Mercury Systems, Inc. announced that it has acquired Delta Microwave, LLC for $40.5 million in cash. Based in Oxnard, Calif., Delta designs and manufactures high-value RF, microwave and millimeter wave subassemblies and components for military and space markets. For its fiscal year ended December 31, 2016, Delta had revenues of approximately $12.8 million and is on a rapid growth trajectory supported by a strong backlog of funded orders.

“The acquisition of Delta Microwave is an excellent fit for our market and content expansion strategy,” said Mark Aslett, Mercury’s president and CEO. “Their strengths in high power, high frequency active and passive microwave components and subassemblies — particularly in GaN solid-state power amplifiers — are driving strong backlog and growth. These new capabilities add scale and breadth to Mercury’s existing RF, microwave and millimeter wave portfolio, expand our addressable market into satellite communications (SatCom), datalinks and space launch markets that are well-aligned with Mercury’s existing market focus and deepen our penetration into our core radar, electronic warfare (EW) and precision-guided munitions markets.”

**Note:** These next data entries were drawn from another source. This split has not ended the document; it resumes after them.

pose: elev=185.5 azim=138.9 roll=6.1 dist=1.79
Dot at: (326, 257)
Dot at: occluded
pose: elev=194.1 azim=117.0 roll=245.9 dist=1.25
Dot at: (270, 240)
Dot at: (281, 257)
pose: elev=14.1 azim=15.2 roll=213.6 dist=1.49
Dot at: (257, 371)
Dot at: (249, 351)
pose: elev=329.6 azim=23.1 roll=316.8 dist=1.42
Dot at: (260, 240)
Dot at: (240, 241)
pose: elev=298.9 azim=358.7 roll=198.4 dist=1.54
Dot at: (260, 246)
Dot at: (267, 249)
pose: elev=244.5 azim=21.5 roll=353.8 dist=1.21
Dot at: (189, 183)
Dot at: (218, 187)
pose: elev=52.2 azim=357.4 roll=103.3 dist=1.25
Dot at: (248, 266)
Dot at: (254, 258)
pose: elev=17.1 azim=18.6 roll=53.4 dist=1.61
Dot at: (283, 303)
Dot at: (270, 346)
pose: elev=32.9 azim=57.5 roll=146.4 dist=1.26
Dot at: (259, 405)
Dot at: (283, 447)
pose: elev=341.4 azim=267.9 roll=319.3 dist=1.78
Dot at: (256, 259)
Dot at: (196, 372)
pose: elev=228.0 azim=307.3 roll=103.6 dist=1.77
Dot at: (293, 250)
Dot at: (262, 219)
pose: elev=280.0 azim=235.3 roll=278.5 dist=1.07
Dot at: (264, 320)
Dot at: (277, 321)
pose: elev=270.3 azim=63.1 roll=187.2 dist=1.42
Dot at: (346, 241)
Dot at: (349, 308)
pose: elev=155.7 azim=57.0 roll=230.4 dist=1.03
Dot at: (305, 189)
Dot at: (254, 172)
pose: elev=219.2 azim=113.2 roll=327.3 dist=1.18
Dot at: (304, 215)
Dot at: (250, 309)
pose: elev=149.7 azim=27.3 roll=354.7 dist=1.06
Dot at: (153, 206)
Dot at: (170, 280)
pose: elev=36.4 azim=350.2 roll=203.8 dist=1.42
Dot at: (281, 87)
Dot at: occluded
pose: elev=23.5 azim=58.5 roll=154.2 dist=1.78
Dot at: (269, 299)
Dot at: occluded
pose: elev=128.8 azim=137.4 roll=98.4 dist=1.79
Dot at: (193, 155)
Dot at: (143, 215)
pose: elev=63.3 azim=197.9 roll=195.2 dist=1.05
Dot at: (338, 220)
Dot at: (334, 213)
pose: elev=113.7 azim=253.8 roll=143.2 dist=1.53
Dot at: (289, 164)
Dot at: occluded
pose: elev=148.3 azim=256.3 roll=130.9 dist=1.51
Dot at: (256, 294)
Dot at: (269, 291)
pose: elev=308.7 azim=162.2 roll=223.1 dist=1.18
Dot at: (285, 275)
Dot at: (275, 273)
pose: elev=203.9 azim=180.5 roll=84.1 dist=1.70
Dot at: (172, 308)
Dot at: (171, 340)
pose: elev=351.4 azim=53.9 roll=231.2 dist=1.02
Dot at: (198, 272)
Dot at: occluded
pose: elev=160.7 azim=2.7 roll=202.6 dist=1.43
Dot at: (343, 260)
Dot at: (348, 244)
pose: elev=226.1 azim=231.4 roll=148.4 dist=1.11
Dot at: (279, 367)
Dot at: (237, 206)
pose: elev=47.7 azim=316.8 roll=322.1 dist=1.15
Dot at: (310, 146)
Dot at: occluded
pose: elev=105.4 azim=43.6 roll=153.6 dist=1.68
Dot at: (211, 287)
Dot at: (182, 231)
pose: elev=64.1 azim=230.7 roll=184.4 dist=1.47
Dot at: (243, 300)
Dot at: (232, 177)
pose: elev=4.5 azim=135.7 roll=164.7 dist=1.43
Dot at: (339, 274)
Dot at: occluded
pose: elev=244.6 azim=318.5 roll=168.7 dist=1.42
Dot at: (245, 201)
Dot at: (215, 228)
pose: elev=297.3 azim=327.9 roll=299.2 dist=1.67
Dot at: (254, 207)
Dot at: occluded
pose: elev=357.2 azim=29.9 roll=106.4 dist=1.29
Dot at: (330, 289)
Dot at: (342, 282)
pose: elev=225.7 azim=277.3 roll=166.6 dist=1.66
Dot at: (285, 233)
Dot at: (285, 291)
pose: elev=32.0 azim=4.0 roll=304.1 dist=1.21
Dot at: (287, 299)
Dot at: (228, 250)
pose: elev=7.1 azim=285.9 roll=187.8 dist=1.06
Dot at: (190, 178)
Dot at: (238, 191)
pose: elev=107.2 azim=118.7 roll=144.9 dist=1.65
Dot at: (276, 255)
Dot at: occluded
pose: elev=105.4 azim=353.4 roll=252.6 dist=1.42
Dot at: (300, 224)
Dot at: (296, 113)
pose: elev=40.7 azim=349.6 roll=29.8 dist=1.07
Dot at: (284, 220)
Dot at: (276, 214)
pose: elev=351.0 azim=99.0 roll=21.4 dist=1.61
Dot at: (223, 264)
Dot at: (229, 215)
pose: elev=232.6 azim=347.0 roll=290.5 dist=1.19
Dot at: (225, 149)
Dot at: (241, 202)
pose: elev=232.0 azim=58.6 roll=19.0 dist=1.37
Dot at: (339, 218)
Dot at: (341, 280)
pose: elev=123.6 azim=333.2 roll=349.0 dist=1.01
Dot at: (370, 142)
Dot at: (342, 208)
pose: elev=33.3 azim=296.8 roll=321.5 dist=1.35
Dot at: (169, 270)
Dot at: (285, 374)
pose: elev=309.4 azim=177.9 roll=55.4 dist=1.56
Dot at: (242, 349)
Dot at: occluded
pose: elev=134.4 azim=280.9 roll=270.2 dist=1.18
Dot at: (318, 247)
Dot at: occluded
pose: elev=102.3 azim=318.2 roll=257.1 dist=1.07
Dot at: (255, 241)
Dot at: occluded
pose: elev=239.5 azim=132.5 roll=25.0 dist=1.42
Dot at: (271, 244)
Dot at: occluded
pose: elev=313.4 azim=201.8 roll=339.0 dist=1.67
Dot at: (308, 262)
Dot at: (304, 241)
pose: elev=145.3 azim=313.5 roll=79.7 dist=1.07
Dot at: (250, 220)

“Additionally, Delta has a strong position on a number of franchise U.S. and international defense programs such as F-35, Paveway, MALD and Rivet Joint that complement Mercury’s presence. They have strong relationships with space OEMs, supplying future manned spaceflight missions as well as military and commercial satellite programs, representing a new growth area for Mercury.”

"In summary, like our previous acquisitions in the RF and microwave domain, the acquisition of Delta doesn’t just provide important new capabilities for our customers; it also enables us to grow the size of our total addressable market. We are very pleased to welcome the Delta team to Mercury,” Aslett concluded.

Under the terms of the purchase agreement, the $40.5 million purchase price is subject to net working capital and net debt adjustments. The acquisition is expected to be treated as an asset sale for tax purposes. The transaction presents opportunities for significant cost synergies in addition to the tax benefits.